You can easily find sea salt or table salt for $1/lb ($2.20/kg) or even as low as $1/kg if you buy in bulk. And this is retail, not wholesale.
So, using anti-caking agents as "filler" - not a very shrewd business move.
Even if a distributor wanted to waste enormous amounts of cash putting unnecessary amounts of anti-caking agent in salt, regulations don't allow it. The FDA, and most other international food agencies, limit the amount of anti-caking agent to 2% by weight (except in baking powder).
2% - trust me, that's not going to make it taste any different.

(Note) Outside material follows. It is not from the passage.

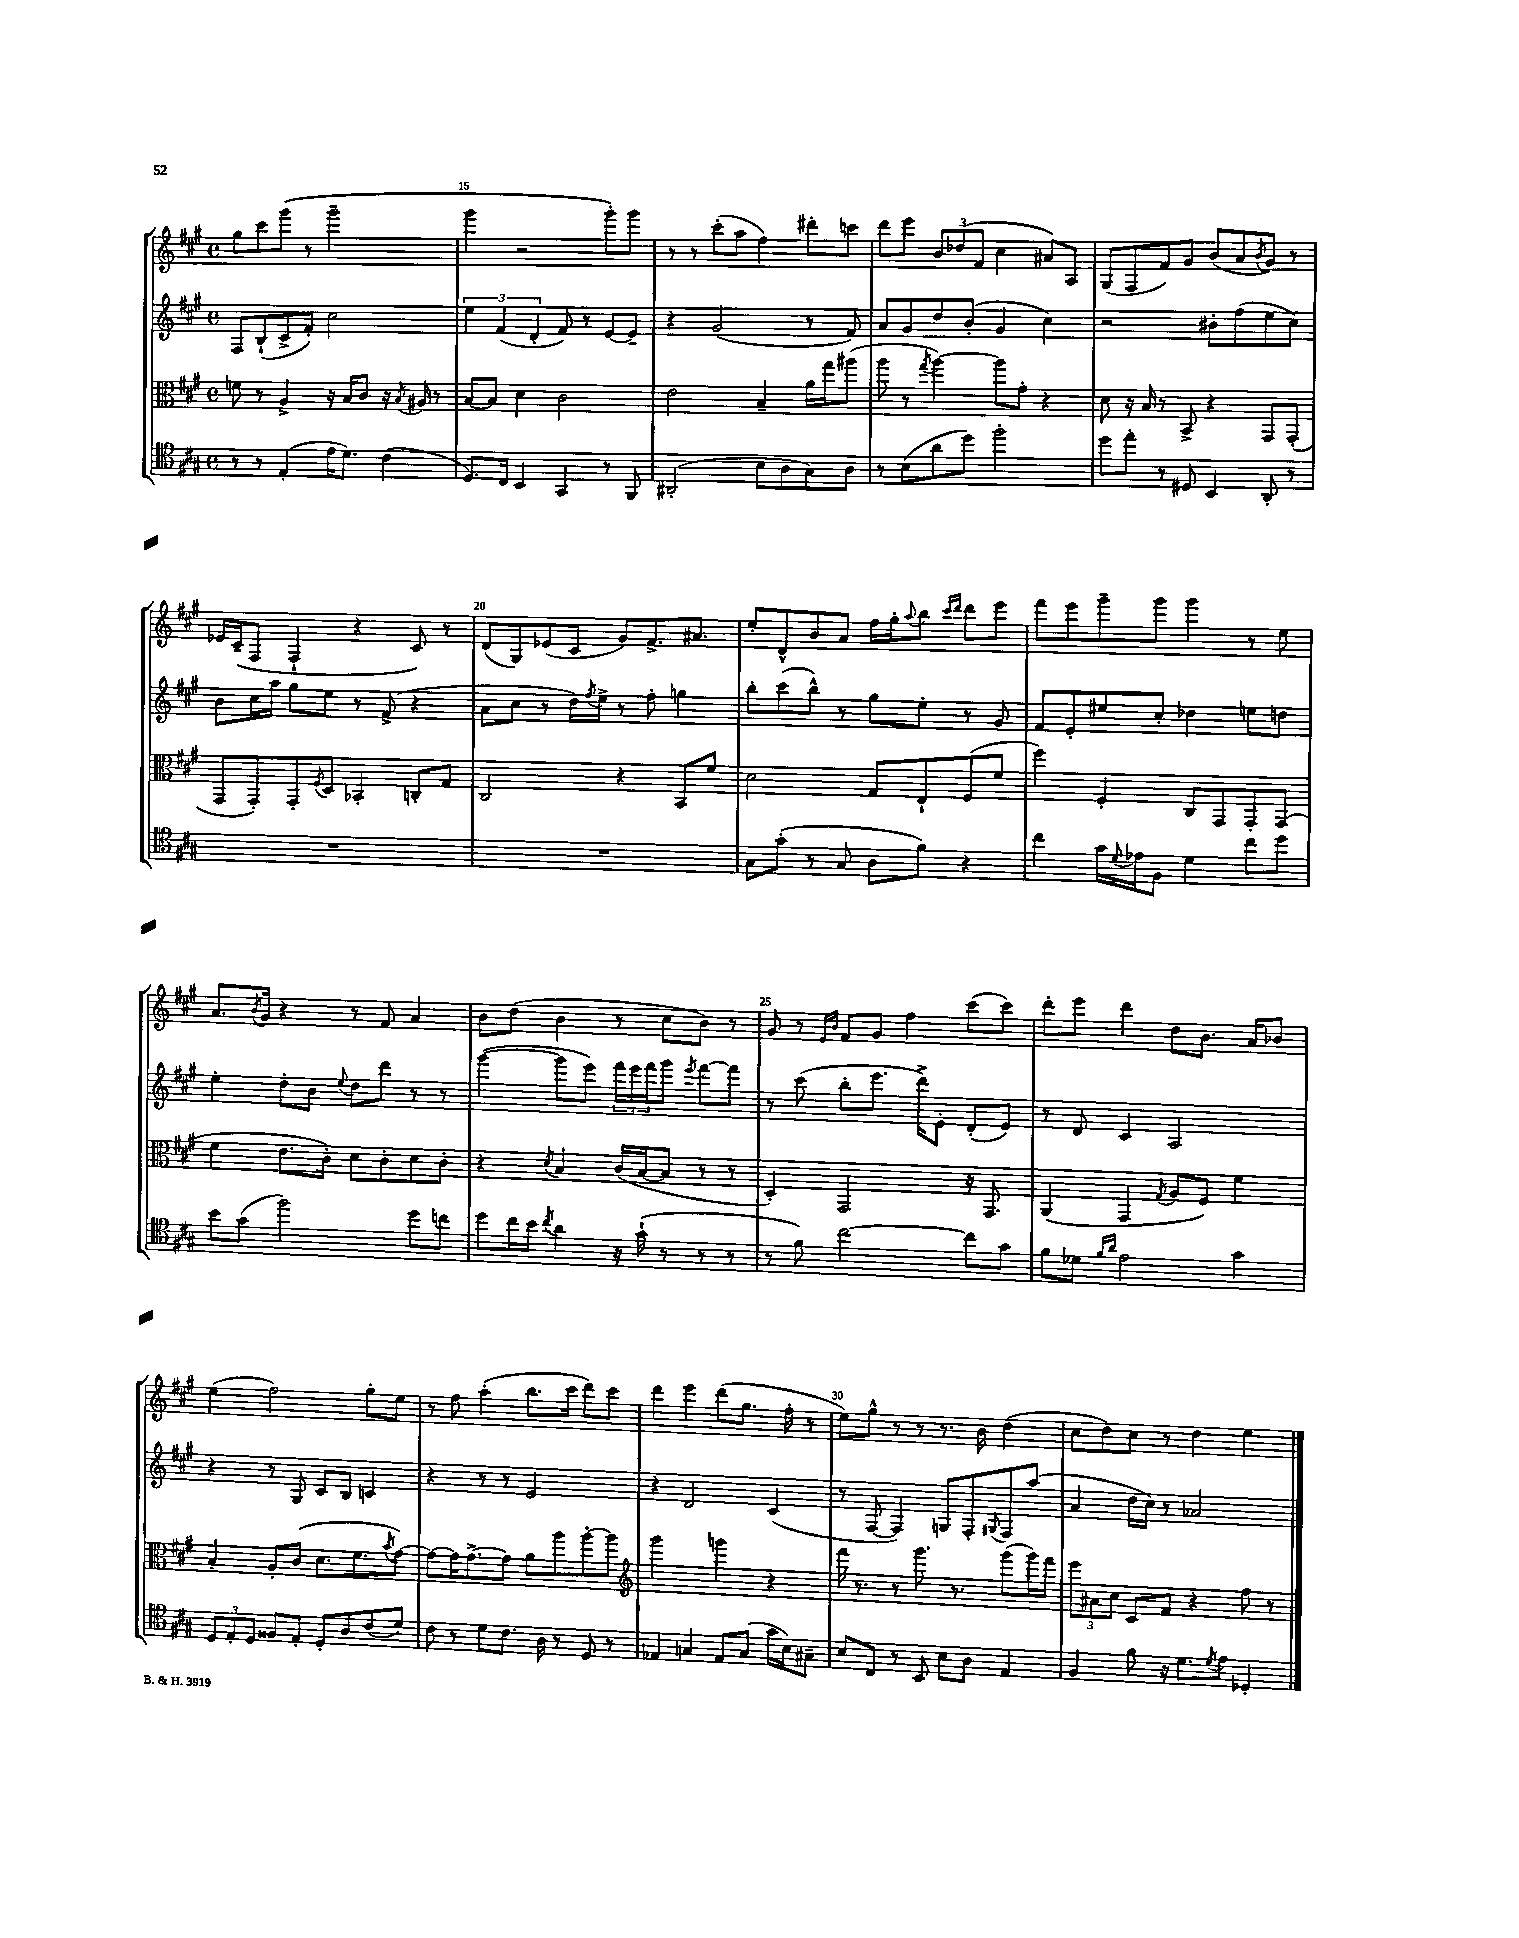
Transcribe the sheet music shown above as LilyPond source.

It's all in your head.
I can personally attest to the effectiveness of anti-caking agents in salt because I have purchased sea salt in the past without it - fine sea salt in one of those cardboard boxes with a tiny metal spout. I could never get it out of the box; I had to jam a knife inside to break it apart first, and even then it was difficult. And this is in Ontario, in the wintertime, when it's dry enough to get painful shocks from petting the cat.
Most likely, the reason you never had a problem with salt caking is that you were using salt with anti-caking agent. Maybe you didn't happen to look at the ingredients (it is salt, after all) or maybe they didn't list it - not every jurisdiction requires it as long as it's under the regulated limit.